C’è un esercito silenzioso che ogni giorno si prende cura delle nostre case, dei nostri figli, dei nostri anziani. Sono le badanti, le colf, le baby sitter che permettono a milioni di famiglie italiane di andare avanti. Eppure questo lavoro fondamentale resta ancora in gran parte invisibile, sommerso, privo di adeguate tutele.
L’ultimo rapporto dell’Osservatorio Domina sul lavoro domestico in Italia ci restituisce una fotografia impietosa di un settore che vale l’1% del PIL ma che continua a essere trattato come figlio di un dio minore. Parliamo di quasi 900mila lavoratori regolari, cui si aggiunge una quota stimata di oltre 960mila irregolari. Un esercito di 1,8 milioni di persone, per lo più donne e straniere, che mandano avanti le nostre case mentre noi andiamo in ufficio.
Ma a che prezzo? Il tasso di irregolarità sfiora il 52%, contro una media nazionale dell’11%. Più della metà di questi lavoratori, insomma, non ha un contratto regolare. Niente contributi, niente malattia, niente ferie. Una situazione di sfruttamento legalizzato.
Lavoro domestico, lo sfruttamento invisibile: numeri e paradossi di un settore nell’ombra
E non si tratta solo di sfruttamento economico. Il rapporto evidenzia come il 30% dei lavoratori domestici si trovi sotto la soglia di povertà. Persone che ogni giorno si prendono cura dei nostri cari ma che faticano ad arrivare a fine mese. Una contraddizione stridente in un Paese che si definisce civile.
Ma il paradosso più grande è che a pagare il prezzo più alto sono proprio le donne. Quelle stesse donne che, grazie al lavoro di colf e badanti, possono dedicarsi alla carriera. Il 70% del lavoro domestico è svolto da donne straniere, spesso costrette a lasciare i propri figli nei Paesi d’origine per prendersi cura dei nostri. Gli “orfani bianchi”, li chiamano. Bambini cresciuti senza madri perché queste sono impegnate ad accudire i nostri di figli. Una catena dello sfruttamento globale di cui siamo inconsapevoli beneficiari.
E non finisce qui. Il rapporto evidenzia come la maggior parte dei datori di lavoro domestico siano anziani con pensioni basse. Persone che hanno bisogno di assistenza ma che faticano a pagarla regolarmente. Un cortocircuito del welfare che scarica sulle famiglie costi che magari potrebbero essere a carico dello Stato.
Un welfare insostenibile: il cortocircuito di un sistema al collasso
Di fronte a questo scenario, le proposte del Governo, secondo l’Osservatorio Domina sul lavoro domestico, appaiono del tutto inadeguate. Si parla di voucher, di detrazioni fiscali, di sanatorie una tantum. Toppe che non risolvono il problema strutturale. Perché la verità è che abbiamo costruito un sistema di welfare che si regge sullo sfruttamento di una manodopera a basso costo e priva di diritti.
Servirebbe una rivoluzione culturale prima ancora che normativa. Riconoscere il valore sociale ed economico del lavoro di cura. Garantire diritti e tutele a chi si prende cura dei nostri cari. Costruire un sistema di welfare universalistico che non scarichi sulle famiglie il peso dell’assistenza.

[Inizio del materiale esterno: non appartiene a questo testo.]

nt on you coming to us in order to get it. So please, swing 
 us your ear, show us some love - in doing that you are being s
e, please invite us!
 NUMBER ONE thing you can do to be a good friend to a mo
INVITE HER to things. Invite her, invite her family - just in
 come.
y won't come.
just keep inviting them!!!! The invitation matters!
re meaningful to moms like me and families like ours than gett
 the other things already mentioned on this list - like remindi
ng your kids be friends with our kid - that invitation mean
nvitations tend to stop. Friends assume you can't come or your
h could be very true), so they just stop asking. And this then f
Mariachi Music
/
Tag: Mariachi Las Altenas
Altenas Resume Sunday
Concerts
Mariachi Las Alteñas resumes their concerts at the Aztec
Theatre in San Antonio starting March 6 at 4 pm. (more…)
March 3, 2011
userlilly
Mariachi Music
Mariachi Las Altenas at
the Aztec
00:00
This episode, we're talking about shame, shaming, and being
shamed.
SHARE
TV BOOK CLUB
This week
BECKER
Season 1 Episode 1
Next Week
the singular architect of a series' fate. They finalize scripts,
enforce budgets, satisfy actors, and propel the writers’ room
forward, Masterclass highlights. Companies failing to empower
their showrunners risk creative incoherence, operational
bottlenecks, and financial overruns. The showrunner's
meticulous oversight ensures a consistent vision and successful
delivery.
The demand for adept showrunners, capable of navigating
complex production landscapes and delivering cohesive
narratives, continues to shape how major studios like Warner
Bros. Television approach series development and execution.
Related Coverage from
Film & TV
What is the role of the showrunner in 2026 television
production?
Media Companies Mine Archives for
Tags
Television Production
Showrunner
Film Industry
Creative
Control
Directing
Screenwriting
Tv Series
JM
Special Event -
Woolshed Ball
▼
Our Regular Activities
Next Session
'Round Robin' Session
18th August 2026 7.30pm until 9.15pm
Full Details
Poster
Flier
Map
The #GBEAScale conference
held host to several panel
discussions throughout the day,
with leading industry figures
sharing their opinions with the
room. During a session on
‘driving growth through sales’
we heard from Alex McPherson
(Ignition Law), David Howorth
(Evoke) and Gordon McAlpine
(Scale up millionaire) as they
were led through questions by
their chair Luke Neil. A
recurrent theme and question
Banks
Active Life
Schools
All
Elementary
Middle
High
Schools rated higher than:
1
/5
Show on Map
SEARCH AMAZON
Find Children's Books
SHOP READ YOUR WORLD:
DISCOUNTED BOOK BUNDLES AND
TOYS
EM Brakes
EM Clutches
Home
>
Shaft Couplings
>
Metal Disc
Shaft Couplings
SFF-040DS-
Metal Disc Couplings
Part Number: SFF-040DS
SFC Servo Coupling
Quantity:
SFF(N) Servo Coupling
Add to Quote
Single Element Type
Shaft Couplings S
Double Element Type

Altrimenti continueremo a sfruttare il lavoro invisibile di milioni di donne, per lo più straniere. Continueremo a fingere che il problema non esista. Continueremo a delegare alle badanti rumene o ucraine la cura dei nostri anziani, alle colf filippine la pulizia delle nostre case finché il sistema regge.
I numeri parlano chiaro: il 35,4% dei lavoratori domestici proviene dall’Est Europa, il 17,2% dall’Asia. Il 48% sono badanti, il 52% colf. L’età media è di 49,6 anni. Solo il 44,4% lavora per più di 29 ore settimanali. Il 26,5% guadagna meno di 3000 euro l’anno.
E le previsioni demografiche non lasciano spazio a ottimismo: nel 2050 gli over 80 saranno il 14,1% della popolazione italiana, contro il 7,6% attuale. Chi si prenderà cura di loro? Con quali tutele? A quale costo per le famiglie e per lo Stato?